4-94. The percent of direct productivity indicates the productivity of assigned workers, while the percent of productive effectiveness indicates the productivity of those available for work.


4-95. The Department of the Army has developed a worldwide flying-hour program for preparing budgets and planning aircraft logistics support. To estimate the number of maintenance man-hours needed to support your unit's flying hour program, use the following formulas:

Maintenance Man-Hour-to-Flight-Hour Ratio

4-96. In AR 71-32, the given number of direct man-hours required to support one hour of flying represents a worldwide average. To get an accurate number of required maintenance man-hours, each unit must compute its man-hour-to-flying-hour ratio by using the man-hours expended and hours flown by the unit. By dividing the total direct productive man-hours expended by the total hours flown (over the same period of time), each unit can determine its man-hour-to-flight-hour ratio. The figure for hours flown can be taken from the unit's monthly Army aircraft inventory, status, and flying-time report (DA Form 1352/AMSS Report). Direct productive man-hours must be accounted for by whatever data collecting means the unit devises.

Monthly Maintenance Man-Hour Requirement

4-97. To determine the number of maintenance man-hours needed to support a given flying-hour program, multiply the number of aircraft by MDS times the average monthly flying-hour rate per aircraft times the man-hour-to-flight-hour ratio. This will determine requirements, based on past performance, for one month. If the flying-hour program is for more than one month, multiply that figure times the number of months. It is imperative to use like periods of time due to seasonal flying requirements. For example, don't use man-hours expended during the winter when computing a summer flight program. In addition, man-hours expended in the field will differ from those expended in garrison or at a fixed facility.


4-98. To compute a unit's capability, use the following steps. First, compute the assigned man-hours for a given period of time. Second, factor out absent time to obtain available man-hours. Third, multiply available man-hours by the percent of productive effectiveness to obtain the number of direct productive man-hours for the given period.

4-99. With both man-hour requirement and man-capability computed, the requirement should be subtracted from the capability. If the result is a negative number, the number of additional personnel needed to meet the requirement under present conditions can be computed, using the following steps. First, divide the number of workers into the capability to obtain the capability of one individual. Second, divide the capability of one individual into the deficit obtained by subtracting the total requirement from the total capability. The result will be the number of personnel needed to meet the requirement under present conditions. If the number is not a whole number, round it up (example: 15.2 = 16 personnel).

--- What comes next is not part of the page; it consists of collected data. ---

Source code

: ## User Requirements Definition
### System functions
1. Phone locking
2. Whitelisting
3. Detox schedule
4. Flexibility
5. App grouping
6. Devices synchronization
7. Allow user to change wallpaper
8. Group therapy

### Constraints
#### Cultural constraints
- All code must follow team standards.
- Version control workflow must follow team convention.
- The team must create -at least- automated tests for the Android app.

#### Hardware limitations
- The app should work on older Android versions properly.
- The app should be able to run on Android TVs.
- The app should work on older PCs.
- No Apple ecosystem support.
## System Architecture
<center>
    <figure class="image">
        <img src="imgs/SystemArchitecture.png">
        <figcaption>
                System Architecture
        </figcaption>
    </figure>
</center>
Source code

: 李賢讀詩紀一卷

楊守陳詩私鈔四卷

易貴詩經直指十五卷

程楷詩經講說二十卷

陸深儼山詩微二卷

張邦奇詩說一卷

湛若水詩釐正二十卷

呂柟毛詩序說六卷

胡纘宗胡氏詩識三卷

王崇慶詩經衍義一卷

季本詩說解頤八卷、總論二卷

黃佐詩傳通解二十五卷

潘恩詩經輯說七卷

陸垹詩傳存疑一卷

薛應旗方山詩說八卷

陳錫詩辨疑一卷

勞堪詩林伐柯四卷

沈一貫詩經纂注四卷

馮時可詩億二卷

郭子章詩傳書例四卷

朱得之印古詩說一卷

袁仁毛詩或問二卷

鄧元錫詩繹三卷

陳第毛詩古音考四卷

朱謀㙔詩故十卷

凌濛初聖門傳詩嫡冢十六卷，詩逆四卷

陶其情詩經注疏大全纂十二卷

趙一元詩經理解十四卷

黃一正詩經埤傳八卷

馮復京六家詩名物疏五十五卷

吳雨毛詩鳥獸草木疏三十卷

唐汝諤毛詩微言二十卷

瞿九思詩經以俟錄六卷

4-100. When the capability and the maintenance man-hour-to-flying-hour ratio are known, divide the capability by the man-hour-to-flying-hour ratio for the number of flying hours that can be supported. When given a flying-hour program, the unit will find that comparing requirements against capability will result in a surplus or a deficit man-hour situation.

4-101. If a man-hour deficit is revealed and additional personnel cannot be obtained, the maintenance officer has certain options with which to correct the deficit:

  • Defer minor maintenance.
  • Consolidate maintenance resources (personnel, equipment, facilities).
  • Reduce nonproductive time of assigned maintenance personnel.
  • Obtain maintenance assistance from other available sources.
  • Consolidate missions to limit the number of flights.
  • Schedule flights to provide more time for maintenance between flights.
  • Use maintenance operational readiness float aircraft when appropriate.
  • Increase work schedule.
  • Increase personnel to authorized strength or request an overstrength.
  • Schedule maintenance stand-downs.